SET EXERCISE: Reproduce the stretch of the items from the line containing "phylum: Tracheophyta" through the end of the items, both ends included. Leave the pictures out of your answer.

SUPPLIED ENTRIES:
* * *

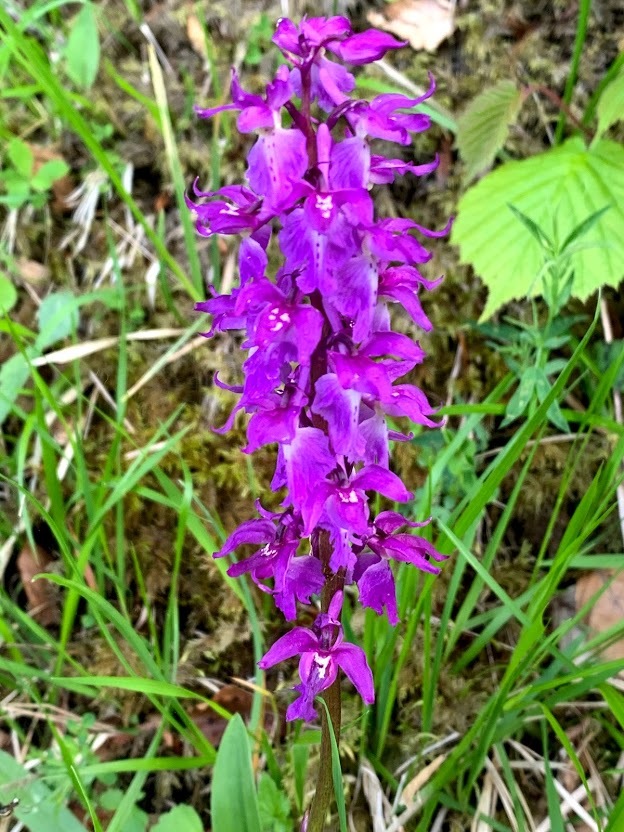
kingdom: Plantae
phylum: Tracheophyta
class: Liliopsida
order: Asparagales
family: Orchidaceae
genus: Orchis
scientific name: Orchis mascula
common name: Early-purple orchid
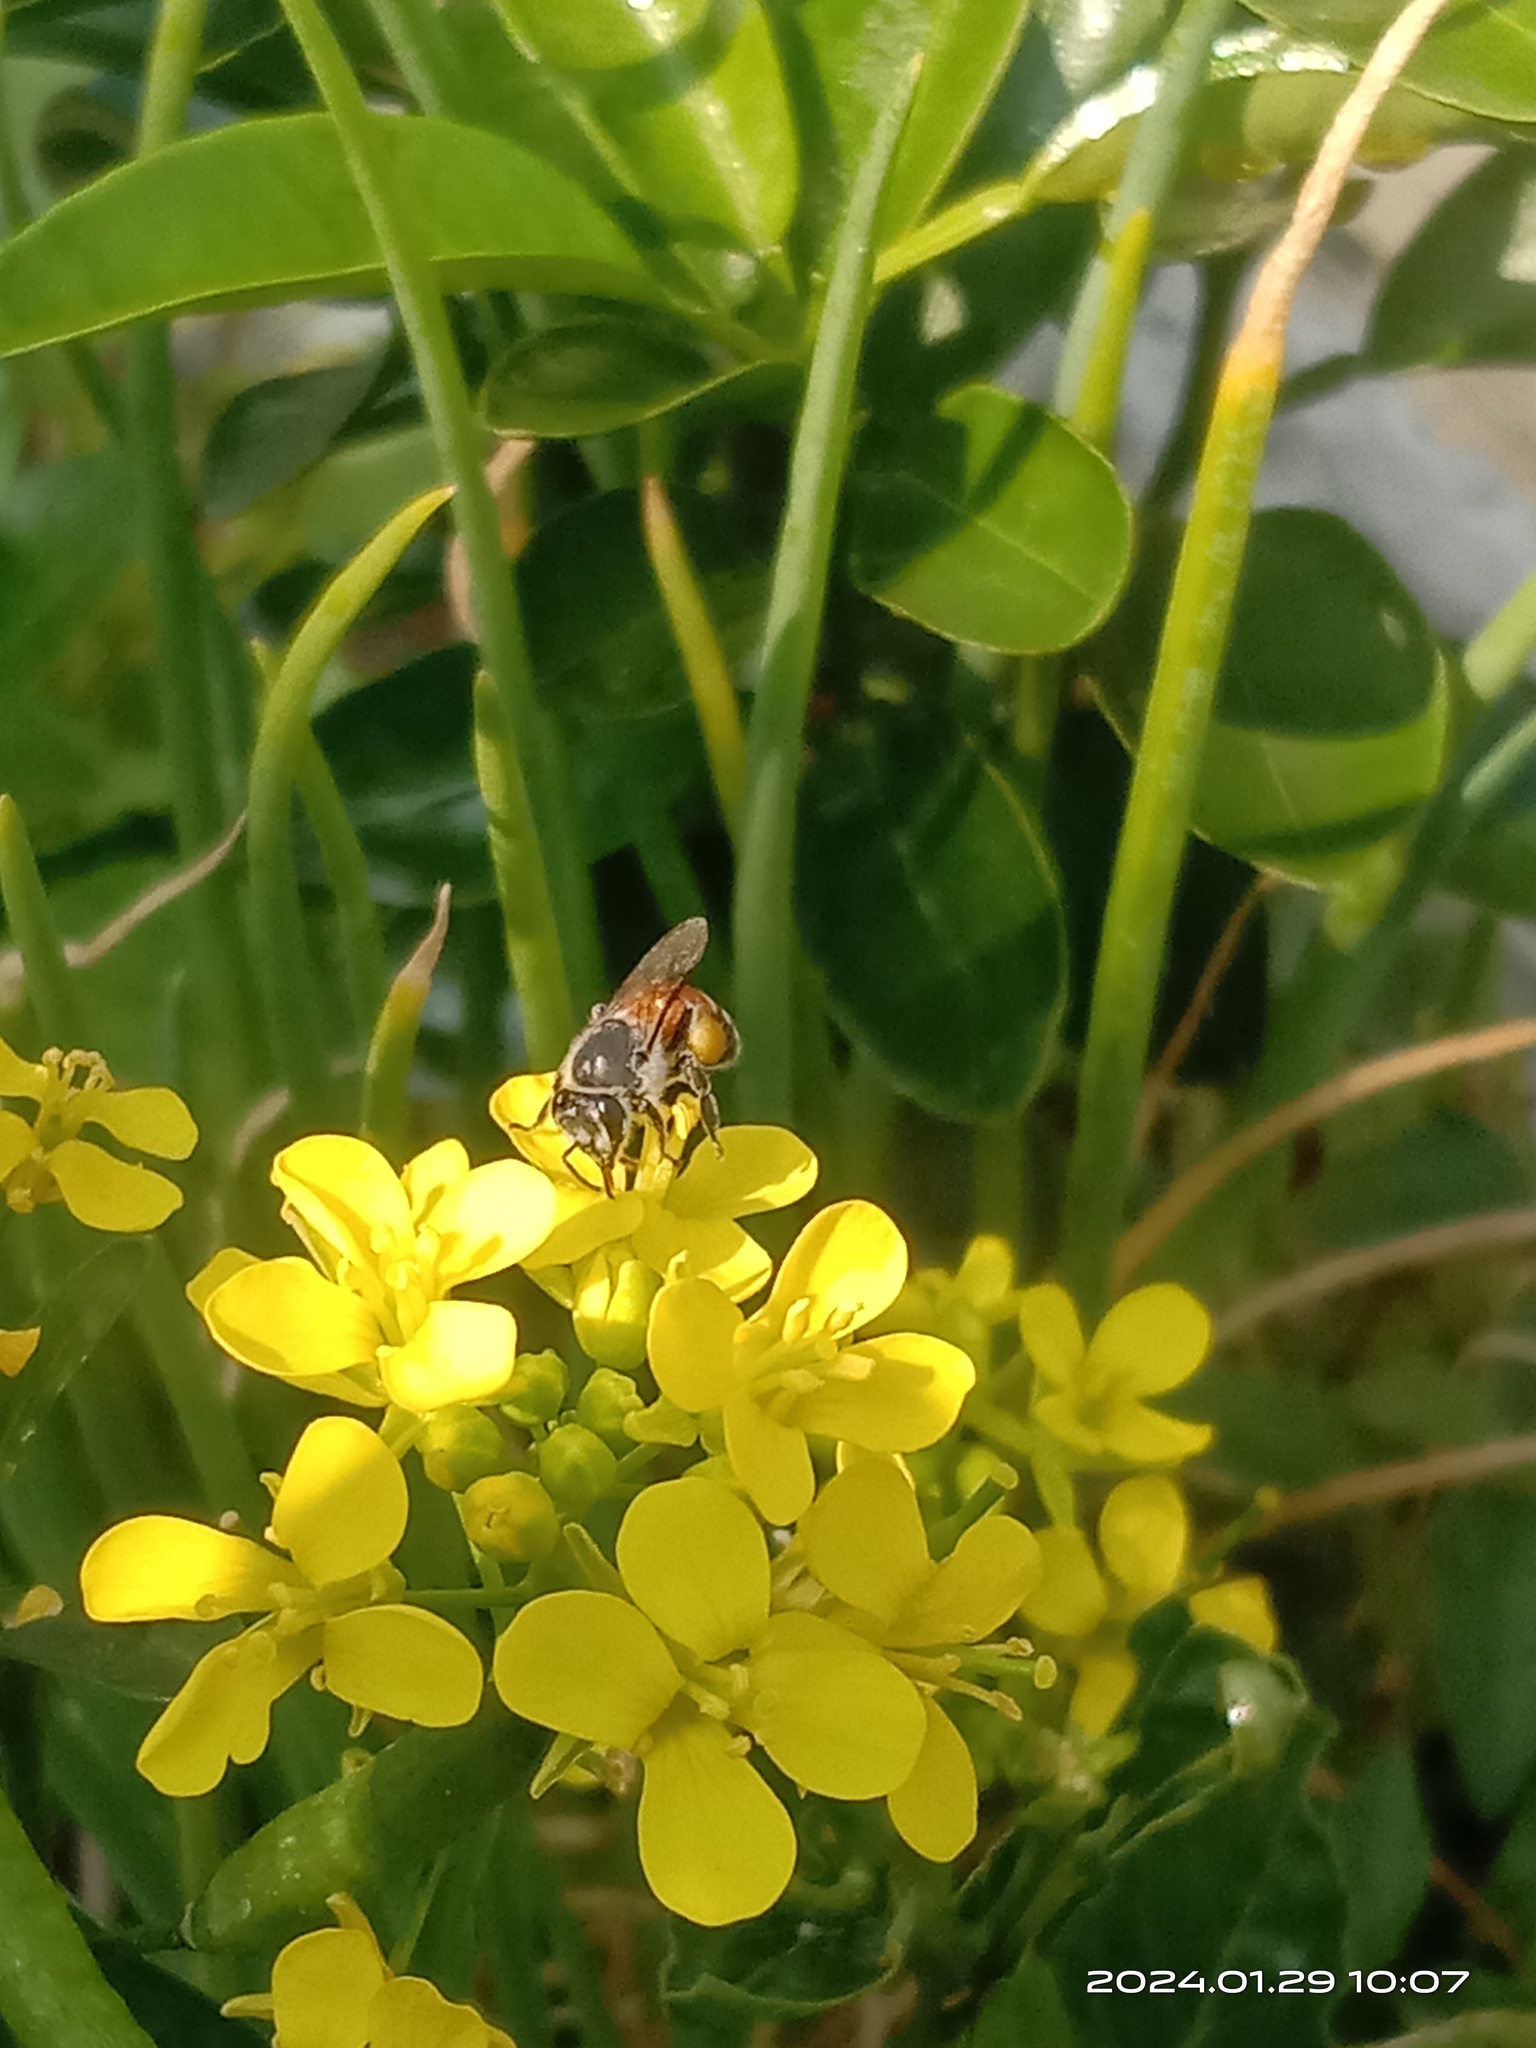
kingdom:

* * *

WORKED SOLUTION:
phylum: Tracheophyta
class: Liliopsida
order: Asparagales
family: Orchidaceae
genus: Orchis
scientific name: Orchis mascula
common name: Early-purple orchid
kingdom:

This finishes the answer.